A variety of molecular mechanisms lead to gene duplications that can be in tandem or interspersed across the genome (for review, see Mendivil Ramos and Ferrier 2012). Furthermore, genomic rearrangement and transposition can disrupt and scatter genes which duplicated in tandem (Mendivil Ramos and Ferrier 2012). Although evidence from many mammal species suggests that tandem duplication is the predominant form of gene duplication (e.g., She et al. 2008; Liu et al. 2009), most gene duplications in humans and Drosophila appear to be interspersed intra-chromosomally or inter-chromosomally, respectively (Zhang et al. 2005; Fiston-Lavier et al. 2007; Zhou et al. 2008; Meisel 2009). Although some of these translocations may result from tandem duplication followed by genomic rearrangement, there is evidence for abundant nontandem duplication as well (Bailey et al. 2003; Zhang et al. 2005; Fiston-Lavier et al. 2007; Yang et al. 2008; Meisel 2009; Ezawa et al. 2011). In Drosophila, it has been hypothesized that translocations may play an important role in OR evolution (Guo and Kim 2007; Nozawa and Nei 2007; Conceição and Aguadé 2008). In contrast, within mammals and corbiculate bees, little to no translocation of ORs was observed (Niimura and Nei 2005; Brand and Ramirez 2017). However, most mammalian tandem arrays resulted from ancient transpositions (between the MRCA of all bony fish and the MRCA of mammals) followed by subsequent tandem duplication (Niimura and Nei 2005).
In ants, we found that the vast majority of gene duplications happened via tandem duplication. We did find evidence of low levels of translocation as well, especially in the largest and most rapidly expanding OR subfamily in the clonal raider ant. Even within these clades, however, most genes are located on tandem arrays. These data suggest that translocation followed by local tandem array expansion is responsible for the most extreme gene duplication events in ants, while local tandem array expansion without translocation is responsible for the vast majority of gene duplications. It is interesting to note that, in contrast to the pattern we observe in ants, the largest honeybee OR subfamily is contained within only one tandem array with a single additional singleton (Fig. 2C; Brand and Ramirez 2017).
Transposable elements (TEs) can promote gene duplications by increasing unequal crossing over, promoting ectopic recombination, or by copy and paste transposition of a gene (e.g., retrotransposition). High transposon densities are correspondingly associated with duplicated genes in a variety of species (e.g., Bailey et al. 2003; Yang et al. 2008; Schrader et al. 2014). Schrader et al. (2014) found that ORs were enriched in TE-dense regions (TE islands) in the genome of the ant Cardiocondyla obscurior and suggested that TEs play an important role in OR duplications in ants. We found that TE islands in the clonal raider ant are, in fact, depauperate in ORs. However, OR loci are enriched for transposons relative to the genome as a whole. This increased transposon density may play a role in OR expansion by providing an additional substrate for ectopic recombination and unequal crossing over (Yang et al. 2008; Mendivil Ramos and Ferrier 2012).
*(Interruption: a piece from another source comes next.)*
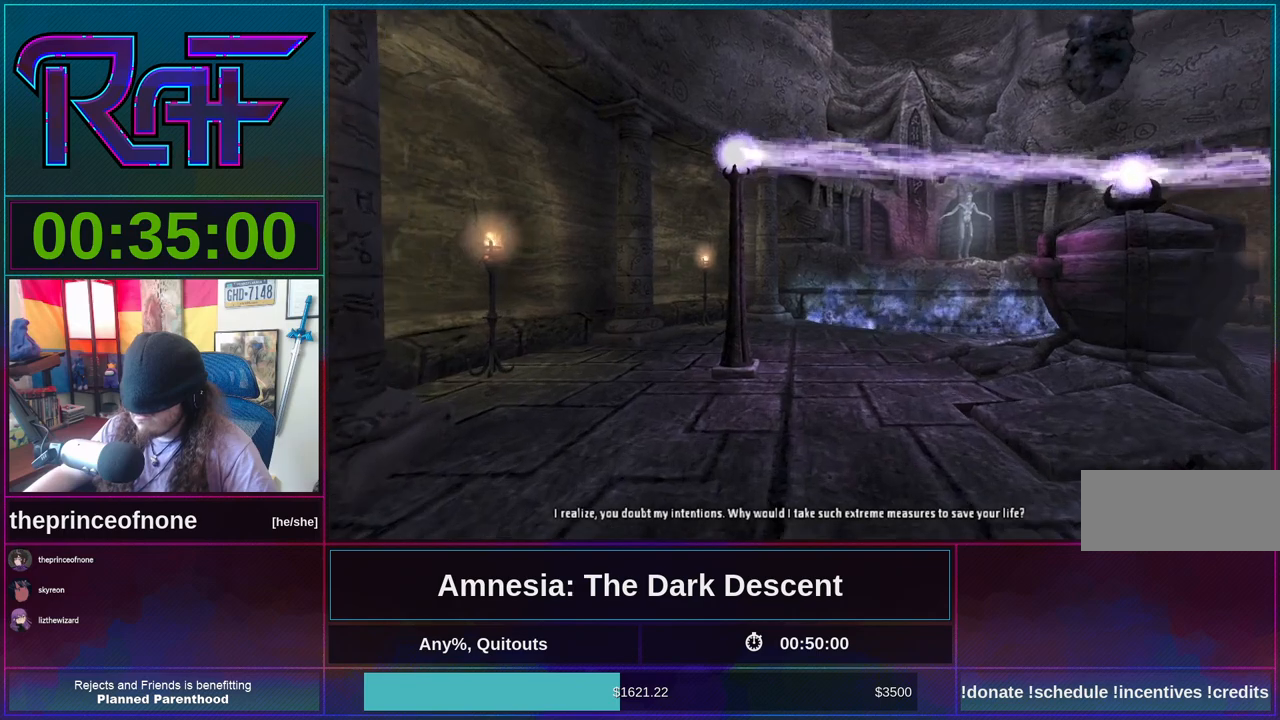
{"keys": ["w"], "mouse": [], "events": []}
We note that there is little evidence for direct involvement of transposon activity in OR expansion. Genomic translocations of ORs are rare and may result from ectopic recombination or genomic rearrangement. We observed no recent intron losses in any ant OR, implying that no OR translocations resulted from reverse-transcription of an OR back into the genome.
The role of sequence content bias in OR evolution is less clear. Genes with AT-rich promoters in the mouse are enriched for multigene families located in tandem arrays with high evolutionary turnover in copy number (Glusman et al. 2001; Clowney et al. 2011). The majority of these proteins are either transmembrane or secreted proteins (Clowney et al. 2011), and many of these genes show nondeterministic gene regulation (e.g., Held et al. 1995; Chess 2005). Clowney et al. (2011) posited that the high AT content of the promotors may be involved in nondeterministic regulation (either because of the nature of transcription factors recruited or because of unique chromosomal architecture [e.g., Segal and Widom 2009]) and that freedom from deterministic gene expression could promote functional diversification of rapidly evolving gene families. However, it is also possible that high AT content is either a cause or consequence of frequent gene duplication and that nondeterministic gene expression of rapidly evolving gene families is incidentally also selected for in vertebrates. OR expression is deterministic in flies (Kaupp 2010), and so far there is no experimental evidence of nondeterministic OR expression in ants or other Hymenoptera. However, we did not observe AT enrichment in fly ORs, and it is possible that different strategies must be employed in the regulation of 60 genes in flies vs. 400–500 in ants.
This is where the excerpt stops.